Anyone believing this should check themselves into protective custody, before they seriously injure themselves.
And on another thread NYC is getting 500 cameras with millions in grant funds. Add this up around the country and it is a good chunk of change.
Calm down everybody. This only happens to you if you respond to the officer in English.
Notice it says the prints taken in the field will not be stored. Yet, the prints are wired in and are stored on a database.
I guess in newspeak, a database is not a storage medium.
Not bad for a state boasting a total population of about 2.2 million.
Exactly. If you have a valid license, this seems an unnecessary intrusion. If it weeds out Illegals, I'm all for it. I'm quite sure it will not be used for anything that productive though.

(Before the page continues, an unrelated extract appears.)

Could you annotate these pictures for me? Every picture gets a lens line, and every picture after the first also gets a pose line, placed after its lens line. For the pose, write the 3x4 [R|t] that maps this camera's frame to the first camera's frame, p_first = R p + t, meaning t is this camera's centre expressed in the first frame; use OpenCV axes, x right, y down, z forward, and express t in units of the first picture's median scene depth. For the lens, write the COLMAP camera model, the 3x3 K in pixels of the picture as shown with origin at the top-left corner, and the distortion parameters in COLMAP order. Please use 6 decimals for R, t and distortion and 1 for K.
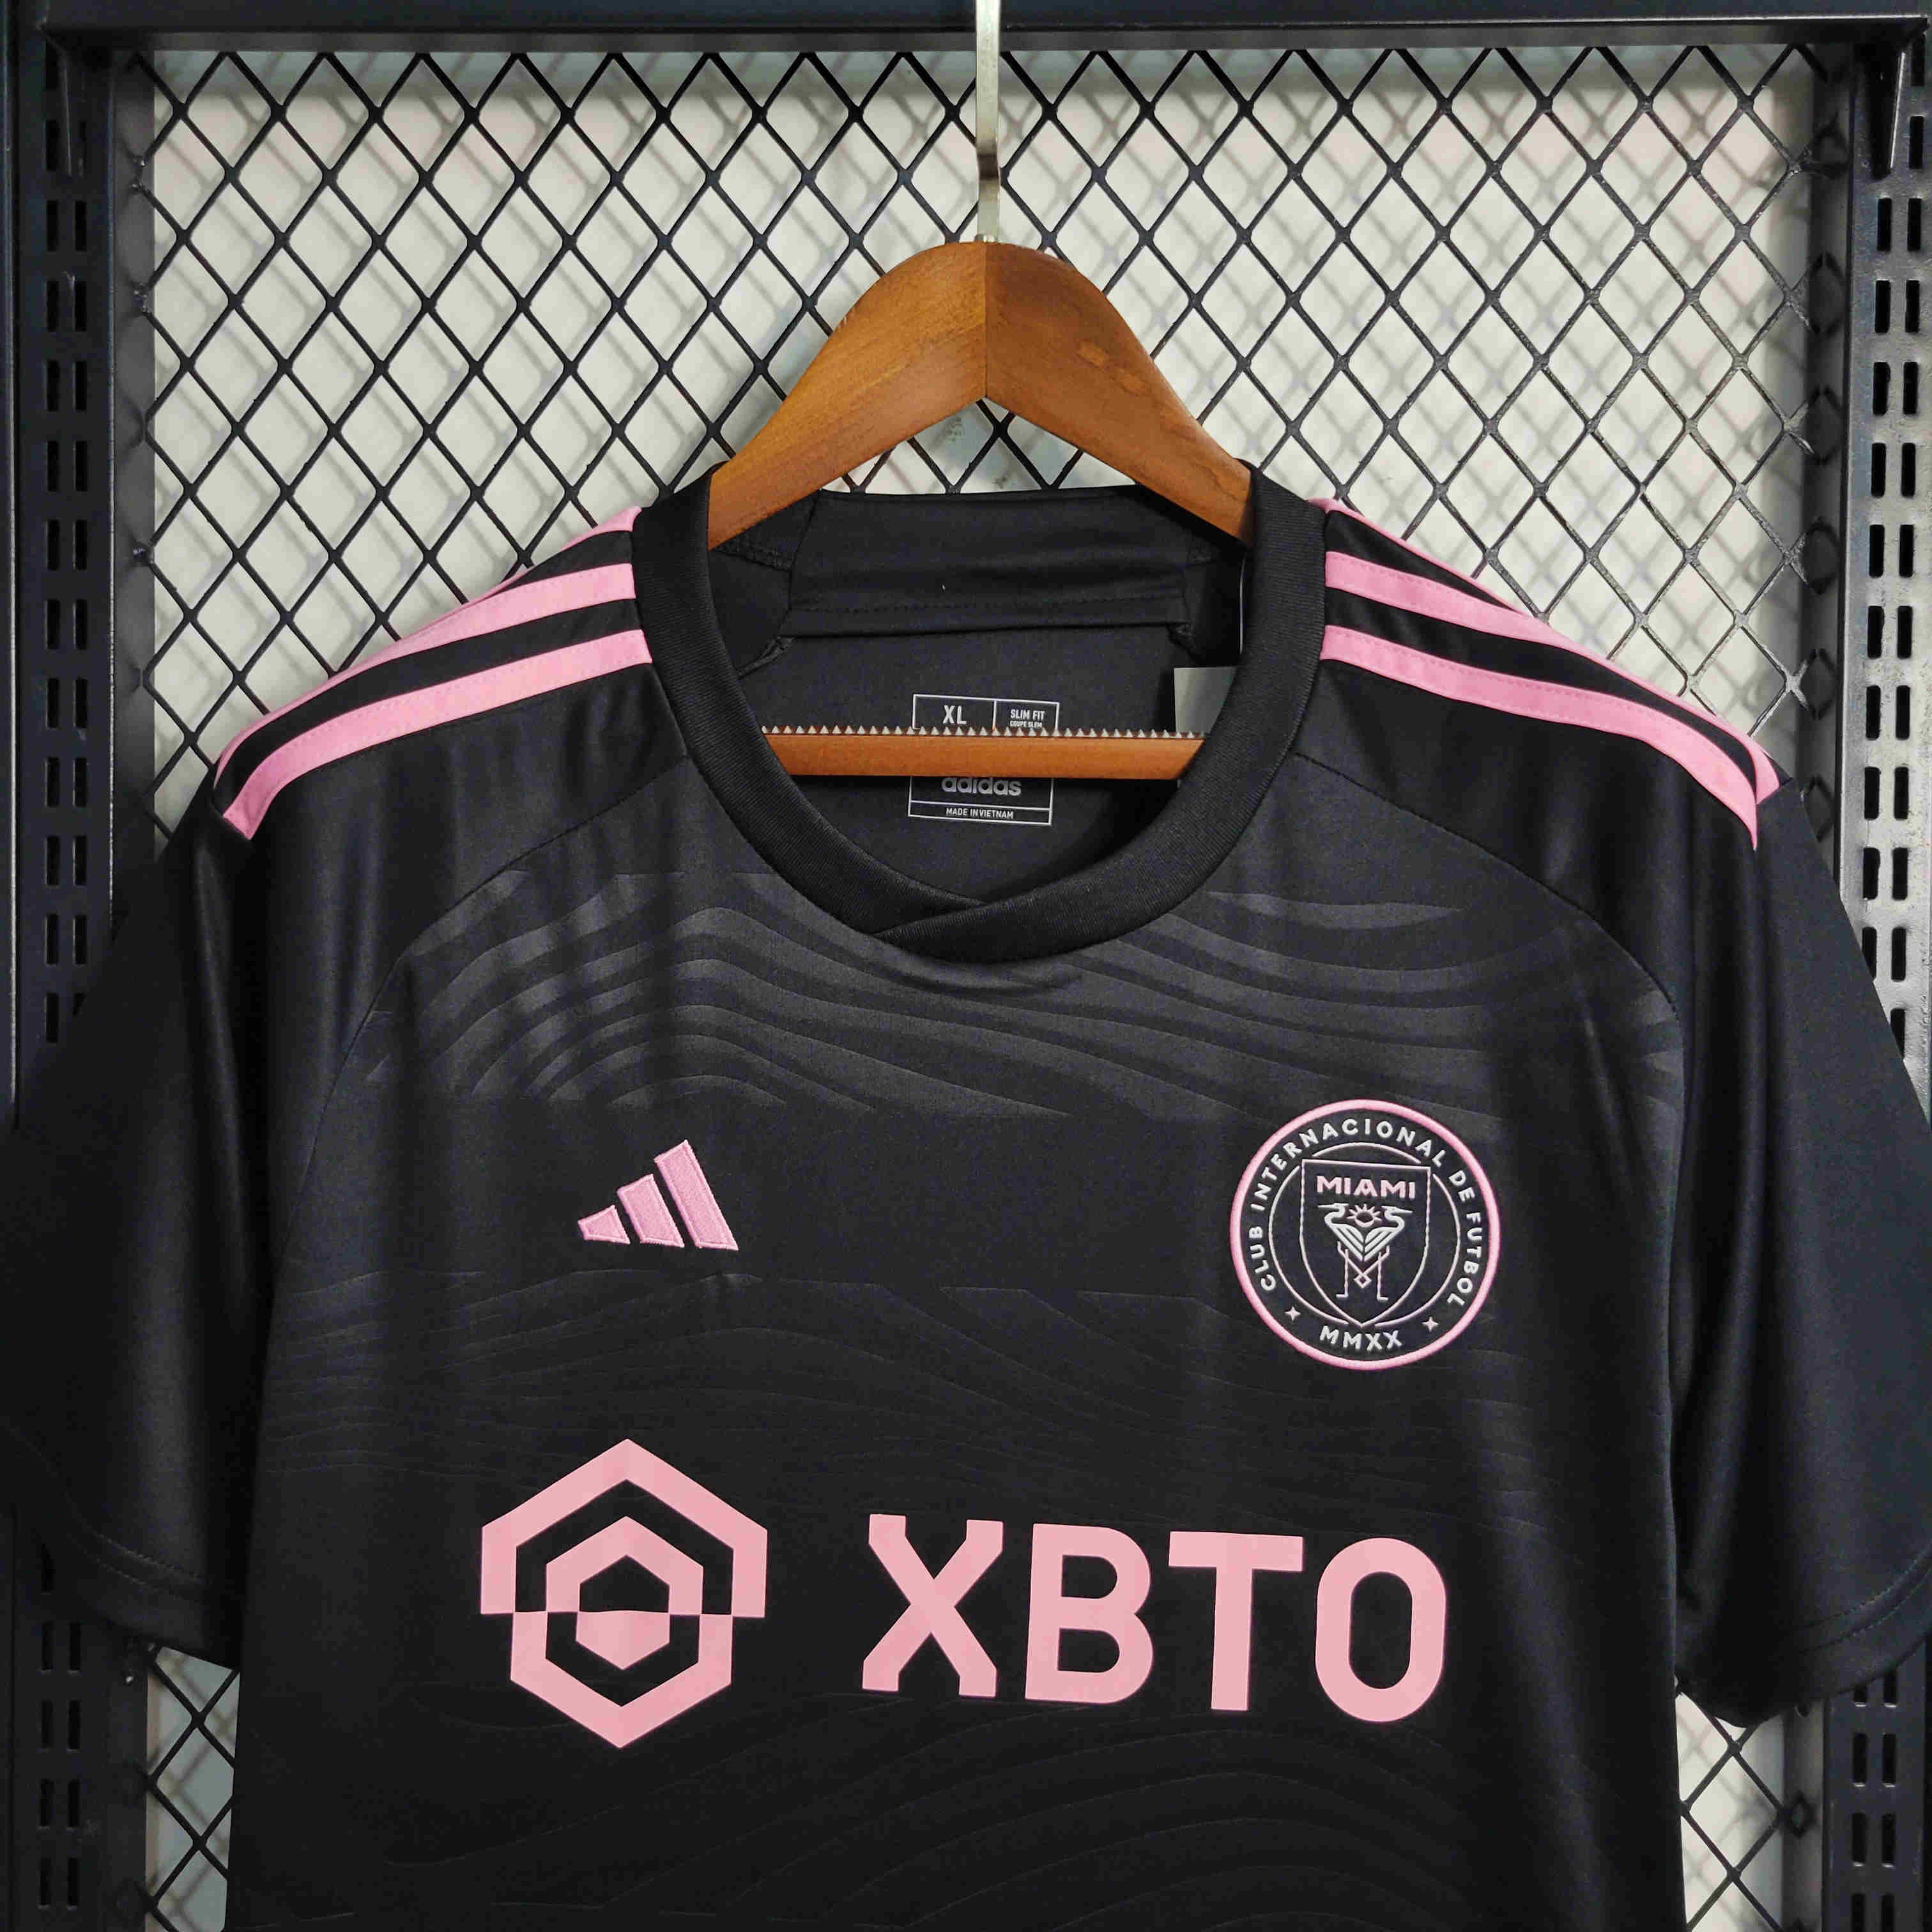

I call bullshit on that one.
And if you aren't in the database already, you will be...
Texas has already made it a requirement of DL renewal to submit fingerprints.
The Keystone Kops still can't catch the crack dealers up the street.
Ear lobe implants, anyone ?
It seems like a lot more money and effort is put into identifying and successfully prosecuting routine traffic violations then crimes involving identity theft and credit card fraud.
"Prints scanned in the field will not be stored."
Easier to get scofflaws to pay their taxes, er fines, than to prosecute criminals.
Revenue is the driving force on all these schemes as well as cataloging citizens.
I saw this while on a tour of a Melbourne defense contractor about 3 years ago. They were saying that it would be in police cars all across the country eventually. Guess they were right.